The Texas law is more restrictive than the Mississippi law, not only because it makes abortions illegal after six weeks instead of 15, but because it was designed to make it difficult for opponents to challenge it in court. The inability to challenge the law is what has made it the target of criticism, not only from liberal scholars, but conservatives, too.
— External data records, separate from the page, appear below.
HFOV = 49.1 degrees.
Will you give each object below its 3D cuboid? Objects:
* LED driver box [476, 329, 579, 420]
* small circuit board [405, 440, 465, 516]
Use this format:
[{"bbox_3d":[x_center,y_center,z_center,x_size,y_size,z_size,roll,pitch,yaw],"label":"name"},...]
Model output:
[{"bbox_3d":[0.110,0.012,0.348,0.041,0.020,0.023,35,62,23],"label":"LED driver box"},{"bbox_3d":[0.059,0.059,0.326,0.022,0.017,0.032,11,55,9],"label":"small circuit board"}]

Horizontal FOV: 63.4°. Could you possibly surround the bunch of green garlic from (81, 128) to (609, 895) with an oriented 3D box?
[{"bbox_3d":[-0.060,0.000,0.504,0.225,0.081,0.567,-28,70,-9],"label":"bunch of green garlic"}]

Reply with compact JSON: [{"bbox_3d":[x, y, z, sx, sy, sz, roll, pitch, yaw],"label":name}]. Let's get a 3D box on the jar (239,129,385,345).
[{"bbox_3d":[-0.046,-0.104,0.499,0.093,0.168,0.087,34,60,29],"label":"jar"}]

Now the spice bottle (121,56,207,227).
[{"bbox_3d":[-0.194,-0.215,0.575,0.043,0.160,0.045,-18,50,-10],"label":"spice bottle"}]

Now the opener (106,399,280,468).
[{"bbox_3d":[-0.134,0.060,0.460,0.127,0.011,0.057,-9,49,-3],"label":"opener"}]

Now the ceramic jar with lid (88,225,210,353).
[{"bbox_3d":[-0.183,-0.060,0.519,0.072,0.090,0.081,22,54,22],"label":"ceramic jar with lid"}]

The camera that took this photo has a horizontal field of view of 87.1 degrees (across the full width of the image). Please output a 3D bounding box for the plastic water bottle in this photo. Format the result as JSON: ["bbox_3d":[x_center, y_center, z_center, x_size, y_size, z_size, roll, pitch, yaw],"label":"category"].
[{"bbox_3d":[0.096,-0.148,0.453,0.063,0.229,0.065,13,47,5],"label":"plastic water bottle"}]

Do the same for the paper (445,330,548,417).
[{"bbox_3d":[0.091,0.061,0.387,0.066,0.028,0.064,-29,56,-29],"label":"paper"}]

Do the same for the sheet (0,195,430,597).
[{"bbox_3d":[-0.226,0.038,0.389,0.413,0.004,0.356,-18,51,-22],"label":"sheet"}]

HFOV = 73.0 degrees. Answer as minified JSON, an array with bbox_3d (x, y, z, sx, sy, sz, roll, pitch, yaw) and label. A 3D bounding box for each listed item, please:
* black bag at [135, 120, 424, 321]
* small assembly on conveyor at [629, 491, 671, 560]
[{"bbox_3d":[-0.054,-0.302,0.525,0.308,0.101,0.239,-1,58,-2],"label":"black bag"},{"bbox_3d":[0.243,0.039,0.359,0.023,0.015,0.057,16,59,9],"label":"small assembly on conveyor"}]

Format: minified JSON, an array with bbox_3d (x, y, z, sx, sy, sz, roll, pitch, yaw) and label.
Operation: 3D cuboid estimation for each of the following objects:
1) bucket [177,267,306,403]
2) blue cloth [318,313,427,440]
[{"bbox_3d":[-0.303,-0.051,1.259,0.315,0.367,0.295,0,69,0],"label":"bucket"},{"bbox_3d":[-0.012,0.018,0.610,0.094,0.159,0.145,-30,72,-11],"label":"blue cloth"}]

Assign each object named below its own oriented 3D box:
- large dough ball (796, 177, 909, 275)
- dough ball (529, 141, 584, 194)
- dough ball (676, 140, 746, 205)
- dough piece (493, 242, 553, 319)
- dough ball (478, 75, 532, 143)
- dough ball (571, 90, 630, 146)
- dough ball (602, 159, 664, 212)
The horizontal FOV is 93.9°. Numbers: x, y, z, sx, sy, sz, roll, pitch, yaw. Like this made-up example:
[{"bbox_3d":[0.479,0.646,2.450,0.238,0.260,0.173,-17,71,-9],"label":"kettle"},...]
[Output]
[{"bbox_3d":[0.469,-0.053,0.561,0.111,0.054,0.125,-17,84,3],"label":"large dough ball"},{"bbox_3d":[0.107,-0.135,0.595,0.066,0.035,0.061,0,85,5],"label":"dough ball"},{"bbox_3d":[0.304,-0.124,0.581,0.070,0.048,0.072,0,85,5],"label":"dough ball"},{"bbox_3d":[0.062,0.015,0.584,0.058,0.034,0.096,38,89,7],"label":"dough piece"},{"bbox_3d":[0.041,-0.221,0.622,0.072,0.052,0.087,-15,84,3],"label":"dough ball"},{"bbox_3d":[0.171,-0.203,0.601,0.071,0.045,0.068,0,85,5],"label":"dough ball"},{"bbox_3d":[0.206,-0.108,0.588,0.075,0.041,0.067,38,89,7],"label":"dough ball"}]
The law’s unique approach is to take enforcement out of the hands of state officials, who normally can be sued in an effort to block an unconstitutional law, and instead put enforcement in the hands of private citizens. They are empowered instead to sue anyone who aids or abets an abortion after six weeks of pregnancy and to obtain damage awards of at least $10,000 for each violation–an amount that in the aggregate would be potentially crippling for clinics that provide abortions. What’s more the law is so broad in its reach would seem to include as potential targets even people who drive patients to a clinics or those who help them go to other states to secure an abortion.
In early September, the high court allowed the law to go into effect, turning away the challenge brought by of clinics, doctors, and their patients who sought to block the law while its merits were litigated in the lower courts.
The vote was 5-to-4, with Chief Justice John Roberts and the court’s three liberals in dissent. “The statutory scheme before the court is not only unusual but unprecedented,” Roberts wrote back then, noting that the “consequence appears to be to insulate the state from responsibility for implementing and enforcing the regulatory regime.”
With abortions all but shut down in Texas, and providers having failed to block the law, federal government went to court with a new challenge. It argued that the state law violates the equal protection guarantee of Fourteenth Amendment and that it violates the Supremacy Clause of the Constitution, which prohibits states from interfering with the federal government’s exercise of its constitutional powers.
On Oct. 6, federal judge Robert Pittman issued a temporary injunction barring Texas state judges and clerks from accepting the suits authorized under the law, known as S.B. 8.
In a 113-page ruling, Pittman said the law had been deliberately designed “for the chief purpose of avoiding judicial review.” As a result, he said, “people seeking abortions face irreparable harm when they are unable to access abortions” that they “are entitled to under the U.S. constitution.”
But the U.S. Court of Appeals for the Fifth Circuit, which oversees Texas, promptly blocked Pittman’s order, reinstating the law and once again making abortions unavailable in the state after six weeks of pregnancy.
The Biden administration then appealed to the Supreme Court asking it to lift the Fifth Circuit order and to block the law while the case plays out on appeal in the lower court.
In the end, however, the court’s five most conservative justices did not budge. The Texas law will remain in operation, even though the court will hear the challenge to the law some time later in the term.